Suburbanites certainly won't drive downtown if they think it's dangerous, which many people still do, even though it's actually one of the safest parts of the city.

"We have the city divided into 17 sectors," said Captain Bill Chitty of the Jacksonville Sheriff's Office. "In terms of how much crime, it's actually No. 15."

Downtown is also Jacksonville's most heavily patrolled area.

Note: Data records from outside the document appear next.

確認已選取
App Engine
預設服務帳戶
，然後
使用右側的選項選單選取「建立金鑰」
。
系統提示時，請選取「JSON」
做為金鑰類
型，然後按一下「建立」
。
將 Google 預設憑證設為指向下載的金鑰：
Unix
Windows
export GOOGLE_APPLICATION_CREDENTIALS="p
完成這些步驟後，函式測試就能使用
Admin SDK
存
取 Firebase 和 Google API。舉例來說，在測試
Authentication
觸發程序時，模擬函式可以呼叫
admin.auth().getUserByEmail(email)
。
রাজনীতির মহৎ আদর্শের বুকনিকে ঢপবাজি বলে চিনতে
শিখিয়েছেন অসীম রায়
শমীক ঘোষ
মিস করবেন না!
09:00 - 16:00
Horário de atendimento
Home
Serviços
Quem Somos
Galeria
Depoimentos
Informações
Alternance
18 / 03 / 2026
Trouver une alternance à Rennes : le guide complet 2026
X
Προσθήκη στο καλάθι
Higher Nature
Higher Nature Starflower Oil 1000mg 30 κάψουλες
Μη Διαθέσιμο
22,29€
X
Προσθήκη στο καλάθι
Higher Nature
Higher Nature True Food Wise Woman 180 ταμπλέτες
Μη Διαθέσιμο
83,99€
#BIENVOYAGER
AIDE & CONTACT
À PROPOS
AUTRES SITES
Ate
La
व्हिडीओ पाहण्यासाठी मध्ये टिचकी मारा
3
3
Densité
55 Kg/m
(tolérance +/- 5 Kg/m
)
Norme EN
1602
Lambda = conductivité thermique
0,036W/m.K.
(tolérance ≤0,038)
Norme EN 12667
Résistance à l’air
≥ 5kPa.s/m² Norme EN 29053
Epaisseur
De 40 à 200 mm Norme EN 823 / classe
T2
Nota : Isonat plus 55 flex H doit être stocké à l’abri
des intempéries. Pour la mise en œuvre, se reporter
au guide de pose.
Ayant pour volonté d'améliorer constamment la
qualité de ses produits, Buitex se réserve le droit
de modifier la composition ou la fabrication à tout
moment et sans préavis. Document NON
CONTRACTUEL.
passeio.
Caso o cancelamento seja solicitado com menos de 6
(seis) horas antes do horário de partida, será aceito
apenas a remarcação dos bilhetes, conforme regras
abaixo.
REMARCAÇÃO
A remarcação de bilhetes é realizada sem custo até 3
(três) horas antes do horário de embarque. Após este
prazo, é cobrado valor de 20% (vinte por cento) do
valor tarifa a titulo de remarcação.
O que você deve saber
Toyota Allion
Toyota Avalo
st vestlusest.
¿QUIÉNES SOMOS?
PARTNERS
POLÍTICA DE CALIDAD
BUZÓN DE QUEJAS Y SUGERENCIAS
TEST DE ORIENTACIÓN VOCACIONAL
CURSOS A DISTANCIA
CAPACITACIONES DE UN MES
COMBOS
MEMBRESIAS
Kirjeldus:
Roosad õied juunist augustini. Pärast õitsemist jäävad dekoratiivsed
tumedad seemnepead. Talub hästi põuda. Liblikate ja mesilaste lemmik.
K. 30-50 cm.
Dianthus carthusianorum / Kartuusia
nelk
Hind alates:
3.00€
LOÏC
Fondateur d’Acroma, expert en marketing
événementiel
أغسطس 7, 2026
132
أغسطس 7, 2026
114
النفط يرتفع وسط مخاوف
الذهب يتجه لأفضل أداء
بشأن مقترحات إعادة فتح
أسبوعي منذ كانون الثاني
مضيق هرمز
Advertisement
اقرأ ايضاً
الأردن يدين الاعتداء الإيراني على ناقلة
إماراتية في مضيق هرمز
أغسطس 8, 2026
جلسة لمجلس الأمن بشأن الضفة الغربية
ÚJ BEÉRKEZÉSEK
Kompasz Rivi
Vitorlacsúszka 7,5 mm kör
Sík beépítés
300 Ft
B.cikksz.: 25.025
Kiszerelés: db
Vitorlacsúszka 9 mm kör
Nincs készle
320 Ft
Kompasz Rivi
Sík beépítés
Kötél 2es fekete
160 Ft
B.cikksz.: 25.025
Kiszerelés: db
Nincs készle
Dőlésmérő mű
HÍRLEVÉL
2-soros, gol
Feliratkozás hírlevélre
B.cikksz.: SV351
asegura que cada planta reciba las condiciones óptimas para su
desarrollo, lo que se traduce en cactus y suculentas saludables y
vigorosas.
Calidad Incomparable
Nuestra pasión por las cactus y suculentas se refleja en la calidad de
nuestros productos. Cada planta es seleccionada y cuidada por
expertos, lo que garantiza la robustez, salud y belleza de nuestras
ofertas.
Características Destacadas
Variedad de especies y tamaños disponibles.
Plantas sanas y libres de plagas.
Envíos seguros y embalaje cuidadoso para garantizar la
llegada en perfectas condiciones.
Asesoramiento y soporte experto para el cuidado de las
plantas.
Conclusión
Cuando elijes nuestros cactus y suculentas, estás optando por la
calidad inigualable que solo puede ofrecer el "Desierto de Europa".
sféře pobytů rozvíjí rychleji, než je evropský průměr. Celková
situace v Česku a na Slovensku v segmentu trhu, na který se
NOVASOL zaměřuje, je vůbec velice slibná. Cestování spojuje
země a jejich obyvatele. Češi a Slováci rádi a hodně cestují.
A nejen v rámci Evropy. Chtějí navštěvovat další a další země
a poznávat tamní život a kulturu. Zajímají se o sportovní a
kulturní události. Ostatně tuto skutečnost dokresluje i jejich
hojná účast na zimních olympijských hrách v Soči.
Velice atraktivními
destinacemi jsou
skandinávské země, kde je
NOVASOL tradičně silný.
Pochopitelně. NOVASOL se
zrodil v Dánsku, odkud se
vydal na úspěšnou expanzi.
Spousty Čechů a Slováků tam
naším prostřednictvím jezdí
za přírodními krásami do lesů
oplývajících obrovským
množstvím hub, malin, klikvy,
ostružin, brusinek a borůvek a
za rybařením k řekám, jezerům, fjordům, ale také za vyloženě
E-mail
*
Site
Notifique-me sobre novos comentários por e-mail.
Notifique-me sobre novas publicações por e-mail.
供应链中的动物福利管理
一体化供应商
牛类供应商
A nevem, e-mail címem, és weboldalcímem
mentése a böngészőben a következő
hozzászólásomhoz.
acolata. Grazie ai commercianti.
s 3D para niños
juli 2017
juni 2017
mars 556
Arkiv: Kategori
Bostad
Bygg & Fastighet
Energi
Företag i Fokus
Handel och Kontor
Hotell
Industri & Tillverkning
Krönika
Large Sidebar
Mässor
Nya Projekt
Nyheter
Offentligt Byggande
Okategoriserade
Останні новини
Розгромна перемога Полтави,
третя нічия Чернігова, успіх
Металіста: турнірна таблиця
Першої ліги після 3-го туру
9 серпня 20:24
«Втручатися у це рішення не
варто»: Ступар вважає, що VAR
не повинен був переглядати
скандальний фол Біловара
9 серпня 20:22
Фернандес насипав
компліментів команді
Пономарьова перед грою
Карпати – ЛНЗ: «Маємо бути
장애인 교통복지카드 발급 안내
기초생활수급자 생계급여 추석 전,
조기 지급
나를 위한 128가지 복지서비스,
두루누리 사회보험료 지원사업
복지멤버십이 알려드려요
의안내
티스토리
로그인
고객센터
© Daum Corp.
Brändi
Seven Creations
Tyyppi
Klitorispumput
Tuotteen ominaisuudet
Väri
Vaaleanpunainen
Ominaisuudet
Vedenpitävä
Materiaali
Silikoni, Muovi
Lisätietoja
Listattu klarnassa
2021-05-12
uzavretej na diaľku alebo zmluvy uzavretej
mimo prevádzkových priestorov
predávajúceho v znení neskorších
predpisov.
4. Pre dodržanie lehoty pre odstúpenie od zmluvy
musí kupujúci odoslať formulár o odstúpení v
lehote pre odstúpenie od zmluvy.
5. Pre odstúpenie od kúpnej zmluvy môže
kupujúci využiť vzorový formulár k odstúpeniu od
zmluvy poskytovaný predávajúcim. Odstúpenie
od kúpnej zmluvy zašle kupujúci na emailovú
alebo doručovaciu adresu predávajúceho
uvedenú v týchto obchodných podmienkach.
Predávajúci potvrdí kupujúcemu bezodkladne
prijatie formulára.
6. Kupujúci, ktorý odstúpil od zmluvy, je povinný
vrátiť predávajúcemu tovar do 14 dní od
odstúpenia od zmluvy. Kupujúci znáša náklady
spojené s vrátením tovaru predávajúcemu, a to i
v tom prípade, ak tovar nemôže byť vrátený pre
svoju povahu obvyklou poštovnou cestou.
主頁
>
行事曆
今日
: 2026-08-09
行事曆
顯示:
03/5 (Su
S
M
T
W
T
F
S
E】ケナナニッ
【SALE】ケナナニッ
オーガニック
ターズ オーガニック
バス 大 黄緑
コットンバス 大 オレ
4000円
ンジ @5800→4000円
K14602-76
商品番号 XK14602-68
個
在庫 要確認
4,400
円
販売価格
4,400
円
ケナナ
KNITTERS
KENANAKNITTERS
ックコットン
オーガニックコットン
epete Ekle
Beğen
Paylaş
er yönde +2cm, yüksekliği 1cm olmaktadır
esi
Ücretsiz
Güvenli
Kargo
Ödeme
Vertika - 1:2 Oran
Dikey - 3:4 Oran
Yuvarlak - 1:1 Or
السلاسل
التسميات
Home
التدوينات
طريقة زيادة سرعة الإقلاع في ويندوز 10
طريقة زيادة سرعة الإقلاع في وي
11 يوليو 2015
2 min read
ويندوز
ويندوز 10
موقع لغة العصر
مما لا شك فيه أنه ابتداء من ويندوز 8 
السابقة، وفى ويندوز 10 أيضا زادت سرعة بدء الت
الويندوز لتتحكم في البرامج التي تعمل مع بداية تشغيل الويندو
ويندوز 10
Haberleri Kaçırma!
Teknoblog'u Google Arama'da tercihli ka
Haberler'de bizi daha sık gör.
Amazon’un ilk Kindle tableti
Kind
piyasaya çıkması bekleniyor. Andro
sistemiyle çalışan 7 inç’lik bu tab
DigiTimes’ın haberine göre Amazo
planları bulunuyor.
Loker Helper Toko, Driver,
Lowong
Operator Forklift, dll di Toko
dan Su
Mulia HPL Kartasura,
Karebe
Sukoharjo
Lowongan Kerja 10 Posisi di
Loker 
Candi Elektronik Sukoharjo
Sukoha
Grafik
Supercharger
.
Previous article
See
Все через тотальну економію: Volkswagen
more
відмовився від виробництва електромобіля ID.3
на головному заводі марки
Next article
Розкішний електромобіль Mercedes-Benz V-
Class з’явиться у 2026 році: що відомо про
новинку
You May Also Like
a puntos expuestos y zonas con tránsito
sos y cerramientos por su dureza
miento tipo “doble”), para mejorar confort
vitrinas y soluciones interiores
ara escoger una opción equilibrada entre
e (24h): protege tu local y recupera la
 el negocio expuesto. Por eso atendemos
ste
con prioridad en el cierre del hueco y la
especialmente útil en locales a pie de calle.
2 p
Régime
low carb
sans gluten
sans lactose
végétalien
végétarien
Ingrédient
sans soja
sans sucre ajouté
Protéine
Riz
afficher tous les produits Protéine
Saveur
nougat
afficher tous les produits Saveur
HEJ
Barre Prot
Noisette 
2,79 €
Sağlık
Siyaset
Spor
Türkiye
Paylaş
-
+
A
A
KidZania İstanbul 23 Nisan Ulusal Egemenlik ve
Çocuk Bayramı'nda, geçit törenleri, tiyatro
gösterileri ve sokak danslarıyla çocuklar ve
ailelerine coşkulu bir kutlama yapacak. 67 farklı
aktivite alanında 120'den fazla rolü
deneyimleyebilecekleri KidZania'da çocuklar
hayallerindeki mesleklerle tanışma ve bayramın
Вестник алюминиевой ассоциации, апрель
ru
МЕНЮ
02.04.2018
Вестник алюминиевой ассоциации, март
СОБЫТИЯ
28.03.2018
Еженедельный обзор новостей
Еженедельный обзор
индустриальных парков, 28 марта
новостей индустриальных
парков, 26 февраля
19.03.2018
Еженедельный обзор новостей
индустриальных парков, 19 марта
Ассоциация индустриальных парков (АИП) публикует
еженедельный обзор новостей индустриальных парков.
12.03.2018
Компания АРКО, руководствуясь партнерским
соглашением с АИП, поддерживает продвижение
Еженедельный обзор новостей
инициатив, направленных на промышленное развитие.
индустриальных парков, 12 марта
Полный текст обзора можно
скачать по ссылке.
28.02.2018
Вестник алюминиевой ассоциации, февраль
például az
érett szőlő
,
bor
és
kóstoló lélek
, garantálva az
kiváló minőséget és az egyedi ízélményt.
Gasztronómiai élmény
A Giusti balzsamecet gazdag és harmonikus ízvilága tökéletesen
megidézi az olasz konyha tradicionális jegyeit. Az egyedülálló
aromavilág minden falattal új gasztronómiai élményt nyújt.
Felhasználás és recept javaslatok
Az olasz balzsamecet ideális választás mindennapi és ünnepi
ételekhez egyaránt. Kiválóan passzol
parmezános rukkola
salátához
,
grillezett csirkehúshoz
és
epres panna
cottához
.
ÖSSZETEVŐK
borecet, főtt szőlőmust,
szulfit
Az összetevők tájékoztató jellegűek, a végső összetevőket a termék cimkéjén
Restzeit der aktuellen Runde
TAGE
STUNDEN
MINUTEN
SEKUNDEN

"Other than a [Fraternal Order of Police] softball game or something like that, you'll see more officers per block downtown than you'll see anywhere," Chitty said. "Downtown is virtually crime free," Mayor Delaney said. "You would have far more chance of getting your car stolen or your purse snatched at one of the big area malls than you do in the downtown.

"There isn't any question that what [Lorince is] saying is right, that people feel [unsafe] down here, and it's one of the safest places in the county. Now, there's not a whole lot of people down here, and that's one of the reasons."

Fitzgerald is blunter about the latter point.

"Hell, the muggers don't even hang around downtown," he said. "You can walk downtown at night and not see a soul."